Description of the task | I'd like every line from the material below that has "Figure" in it.

(Records to process)

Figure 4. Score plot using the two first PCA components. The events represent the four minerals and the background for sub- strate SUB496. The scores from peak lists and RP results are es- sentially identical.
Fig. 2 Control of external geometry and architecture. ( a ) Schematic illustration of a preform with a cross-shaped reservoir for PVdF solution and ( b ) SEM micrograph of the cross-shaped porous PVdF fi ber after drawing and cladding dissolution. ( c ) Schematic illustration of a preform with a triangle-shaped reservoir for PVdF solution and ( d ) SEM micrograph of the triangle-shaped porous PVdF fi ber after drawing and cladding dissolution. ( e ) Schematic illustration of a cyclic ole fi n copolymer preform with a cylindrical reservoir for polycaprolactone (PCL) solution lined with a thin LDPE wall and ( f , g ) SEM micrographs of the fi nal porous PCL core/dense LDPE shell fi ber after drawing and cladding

(End Records to process)
(Records to process)

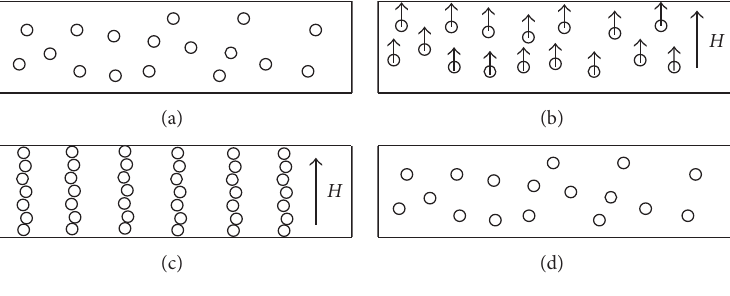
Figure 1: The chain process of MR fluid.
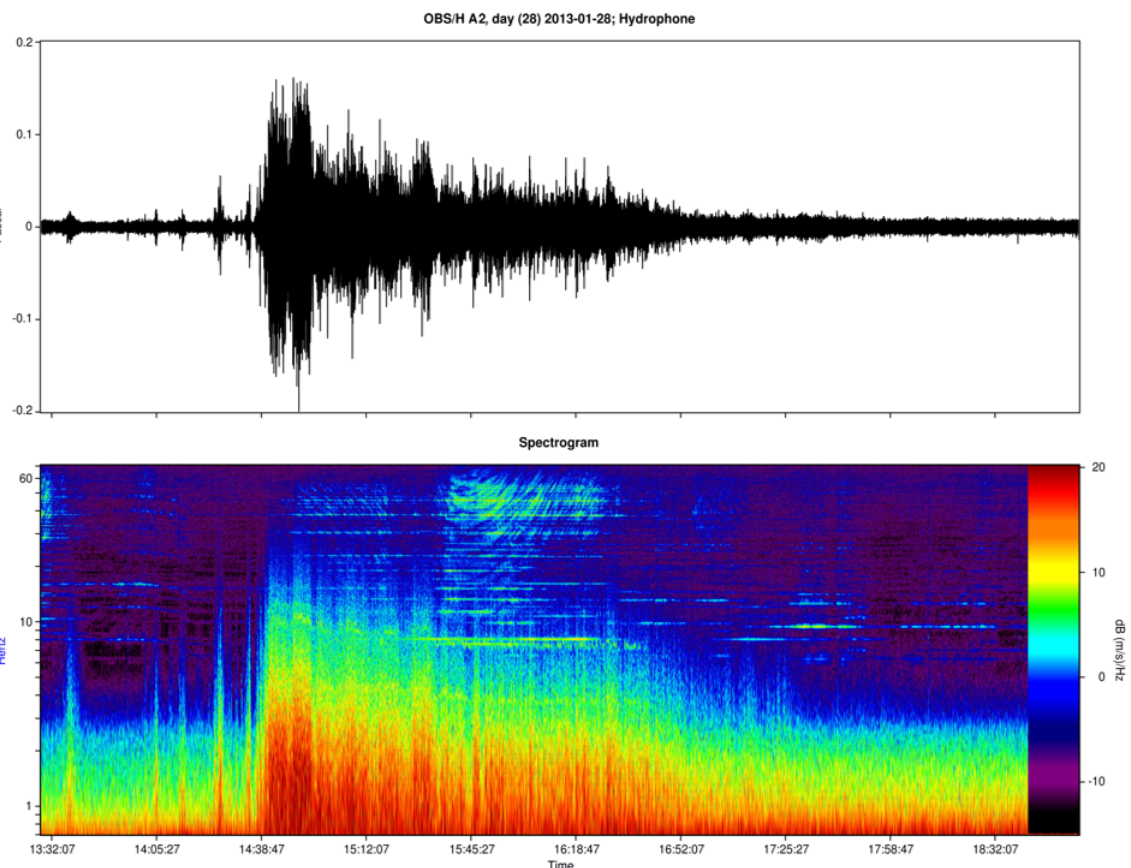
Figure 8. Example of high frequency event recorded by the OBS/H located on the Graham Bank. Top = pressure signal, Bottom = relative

(End Records to process)

Solved exercise |
Figure 4. Score plot using the two first PCA components. The events represent the four minerals and the background for sub- strate SUB496. The scores from peak lists and RP results are es- sentially identical.
Figure 1: The chain process of MR fluid.
Figure 8. Example of high frequency event recorded by the OBS/H located on the Graham Bank. Top = pressure signal, Bottom = relative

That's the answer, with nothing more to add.